There are several clinical implications of this systematic review. Dancing was shown to be clinically feasible, with high levels of adherence by participants and considerable interest in future classes. Many of the publications that we reviewed supported the need to increase access to community dance classes to improve exercise capacity and wellbeing, as well as to increase the opportunity for people living with Parkinsonism to socialise. For face-to-face dance classes, there is a need to determine how to reduce barriers to participation, including transportation, access, and cost, (please see [1, 92]). For digital modes of dancing, clinical protocols are needed to support safe and sustainable implementation and guidance in the use of technology. In addition, it could be argued that a need exists for credentialing programs for dance teachers and practitioners, to ensure evidence-based and effective delivery of this form of structured exercise [93] as well as protocols for clinicians and dance teachers to ensure safe and effective delivery. In the current global context of the COVID-19 pandemic, there is arguably a need to further explore digitally delivered dance and other forms of physical activity for people living with chronic neurological conditions [91, 94].

Despite the systematic review being informed by the Cochrane guidelines, there were several limitations. Most studies included people with mild-moderate disease. The findings might not generalise to people with end-stage disease or very old people, or those who cannot access face-to face classes or digital technologies. Many trials did not control for the effects of levodopa or other Parkinson’s medications. Intervention duration and frequency were reported; however, none of the studies documented the intensity of dance therapy. Although some large, significant effects were demonstrated, these need to be considered in light of the moderate to high risk of bias in many studies, especially those that were not randomised trials.

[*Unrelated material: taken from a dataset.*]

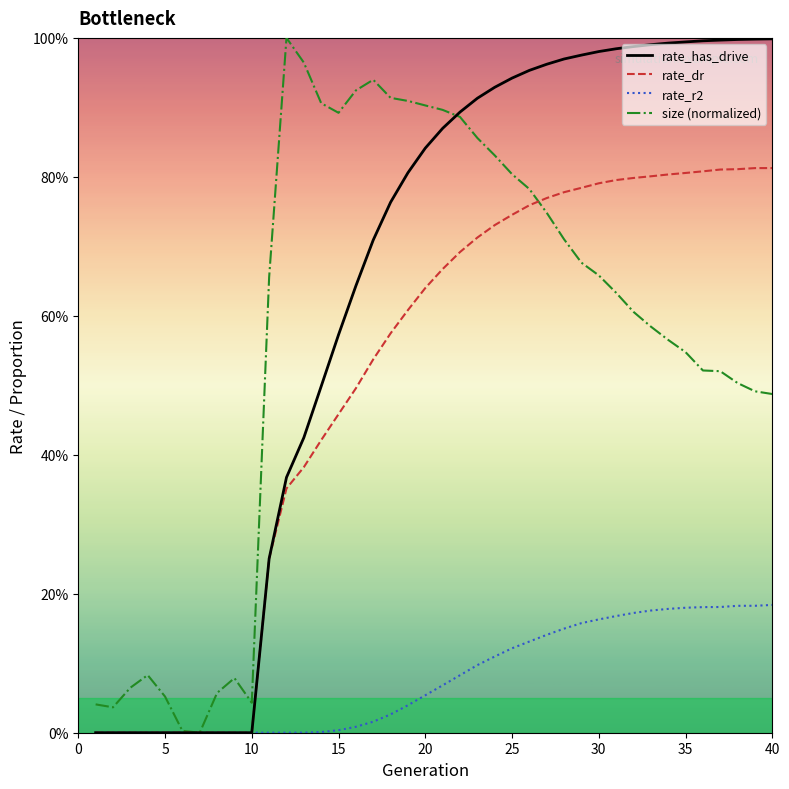

Is this an area chart (filled region under the line)?

No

Although dance and music were shown to have benefit for people living with PD, the most effective dance genre or music type require further exploration [95]. Quality of life can be adversely affected by Parkinsonism [3, 5], and the mechanisms by which arts-health therapies such as dance and music can improve health-related quality of life warrant further exploration [95]. Also, the reviewed articles were in the English-language, limiting generalisability to non-English speaking cultures and their associated dance genres.

To conclude, dance is safe and feasible for some people in the early to midstages of PD, provided that safety precautions and training are incorporated into design and delivery. There are positive associations between therapeutic dancing and improvements in gait, balance, movement disorders, and disability. For some individuals, there can be improvements in quality of life. There was preliminary evidence that delivery of dancing for PD online is beneficial for some people, although there is a need to verify the efficacy and safety of this modality, especially for people who are frequent fallers.

Data Availability

Data are available on request to the corresponding author.

Conflicts of Interest

The authors declare that there are no conflicts of interest regarding the publication of this paper.

Acknowledgments

This review was funded and copartnered by La Trobe University and Parkinson’s Victoria. The authors thank the La Trobe University librarians who ably assisted with the database searches and Parkinson’s Victoria for supporting this project.